The following is an excerpt from this book (Example 2.2.3):
Let $d\in\mathbb{Z}$, $d\neq 0$ and let $E$ be the elliptic curve given by the cubic equation
$$X^3+Y^3 = dZ^3$$
with $\mathcal{O} = [1,-1,0]$. The reader should verify that $E$ is a smooth curve. We wish to find a Weierstrass equation for $E$. Note that if we change $X=U+V$, $Y=-V$, $Z=W$, then we obtain a new equation
\begin{align} U^3+3U^2V+3UV^2=dW^3.
\end{align}
Since this equation is quadratic in $V$, and cubic in $W$, with no other cubic monomials that involve $W$, the variable $W$ will end up playing the role of $x$, and the variable $V$ will play the role of $y$ in our Weierstrass model.
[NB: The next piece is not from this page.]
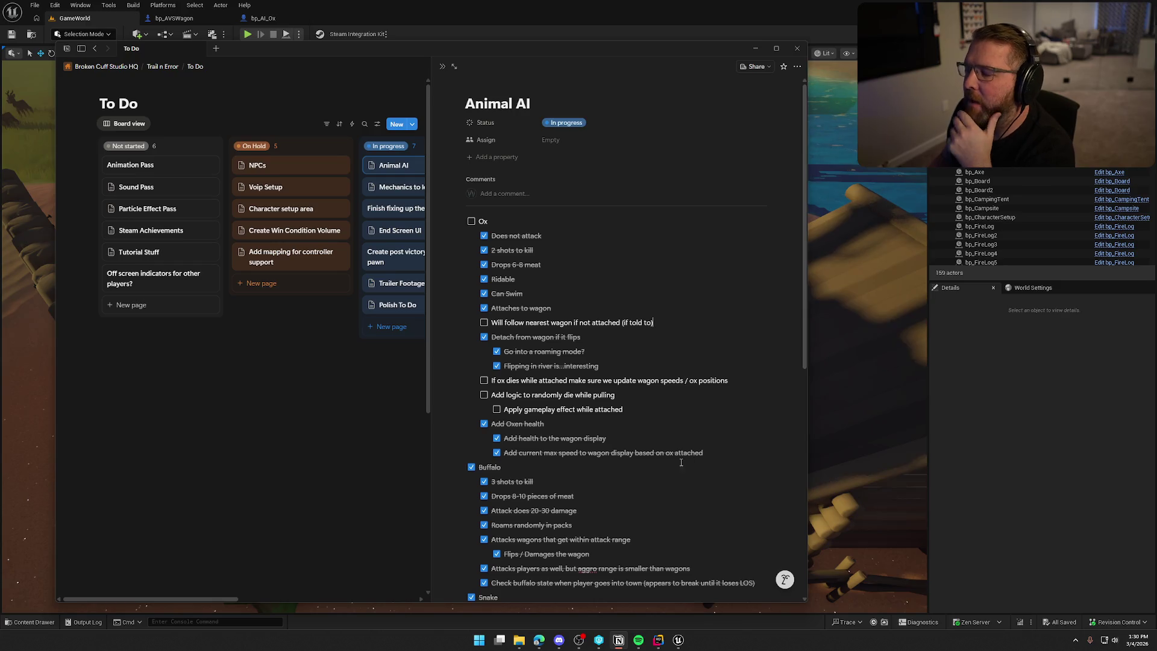
click(731, 380)
key(Return)
text(If ox dies, )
Next, we change variables to obtain a coefficient of $1$ in front of $V^2$ and $W^3$. If we multiply the previous equation through by $d^2$, we obtain
\begin{align}\label{eq-ex223b} d^2U^3+3d^2U^2V+3d^2UV^2=d^3W^3,\end{align}
and now we change variables $x=3dW$, $y=9dV$, and $z=U$. Then, we obtain
\begin{align}\label{eq-ex223c} d^2z+\frac{dyz}{3}+\frac{y^2z}{27}=\frac{x^3}{27},\end{align}
or, equivalently, $y^2z+9dyz=x^3-27d^2z$, which is a Weierstrass equation. Thus, $[x,y,z] = [3dW,9dV,U]=[3dZ,-9dY,X+Y]$ and we have found a change of variables $\psi:E\to \widehat{E}$ given by
$$\psi([X,Y,Z]) = [3dZ,-9dY,X+Y]$$
such that the image lands on the curve in Weierstrass equation $\widehat{E}: y^2z+9dyz=x^3-27d^2z$. The map $\psi$ is invertible; the inverse map $\psi^{-1}: \widehat{E} \to E$ is
$$\psi^{-1}([x,y,z]) = \left[\frac{9dz+y}{9d},\ -\frac{y}{9d},\ \frac{x}{3d}\right].$$ In affine coordinates, the change of variables is going from $X^3+Y^3=d$ to the curve $y^2+9dy=x^3-27d^2$ via the maps:
\begin{eqnarray*}
\psi(X,Y) &=& \left(\frac{3d}{X+Y},-\frac{9dY}{X+Y}\right),\\
\psi^{-1}(x,y) &=& \left(\frac{9d+y}{3x},-\frac{y}{3x}\right).
\end{eqnarray*}
We leave it as an exercise for the reader to verify that the model can be further simplified to the form $y^2=x^3-432d^2$.